Instructions to follow: Only lines holding "guidance" are wanted; copy each of them from the records below.

Data for analysis:
--------------------------------
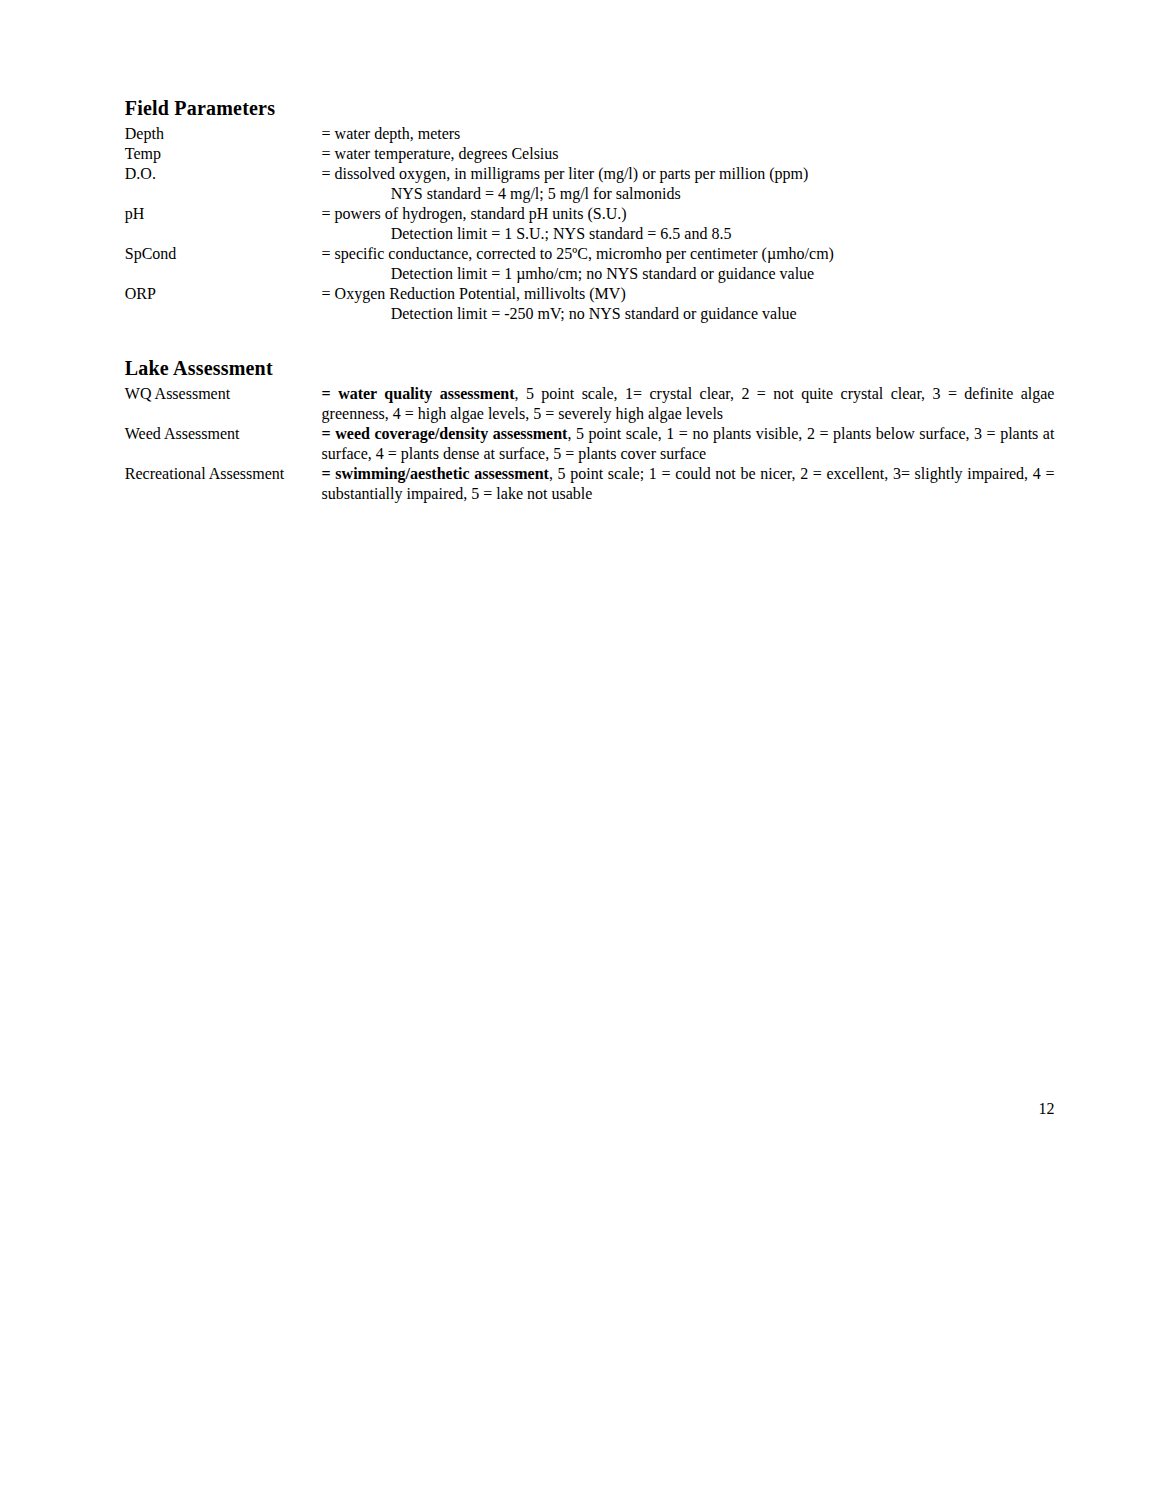Field Parameters
| Depth | = water depth, meters |
| Temp | = water temperature, degrees Celsius |
| D.O. | = dissolved oxygen, in milligrams per liter (mg/l) or parts per million (ppm) NYS standard = 4 mg/l; 5 mg/l for salmonids |
| pH | = powers of hydrogen, standard pH units (S.U.) Detection limit = 1 S.U.; NYS standard = 6.5 and 8.5 |
| SpCond | = specific conductance, corrected to 25ºC, micromho per centimeter (µmho/cm) Detection limit = 1 µmho/cm; no NYS standard or guidance value |
| ORP | = Oxygen Reduction Potential, millivolts (MV) Detection limit = -250 mV; no NYS standard or guidance value |
Lake Assessment
| WQ Assessment | = water quality assessment , 5 point scale, 1= crystal clear, 2 = not quite crystal clear, 3 = definite algae greenness, 4 = high algae levels, 5 = severely high algae levels |
| Weed Assessment | = weed coverage/density assessment , 5 point scale, 1 = no plants visible, 2 = plants below surface, 3 = plants at surface, 4 = plants dense at surface, 5 = plants cover surface |
| Recreational Assessment | = swimming/aesthetic assessment , 5 point scale; 1 = could not be nicer, 2 = excellent, 3= slightly impaired, 4 = substantially impaired, 5 = lake not usable |
12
--------------------------------
Reply:
| SpCond | = specific conductance, corrected to 25ºC, micromho per centimeter (µmho/cm) Detection limit = 1 µmho/cm; no NYS standard or guidance value |
| ORP | = Oxygen Reduction Potential, millivolts (MV) Detection limit = -250 mV; no NYS standard or guidance value |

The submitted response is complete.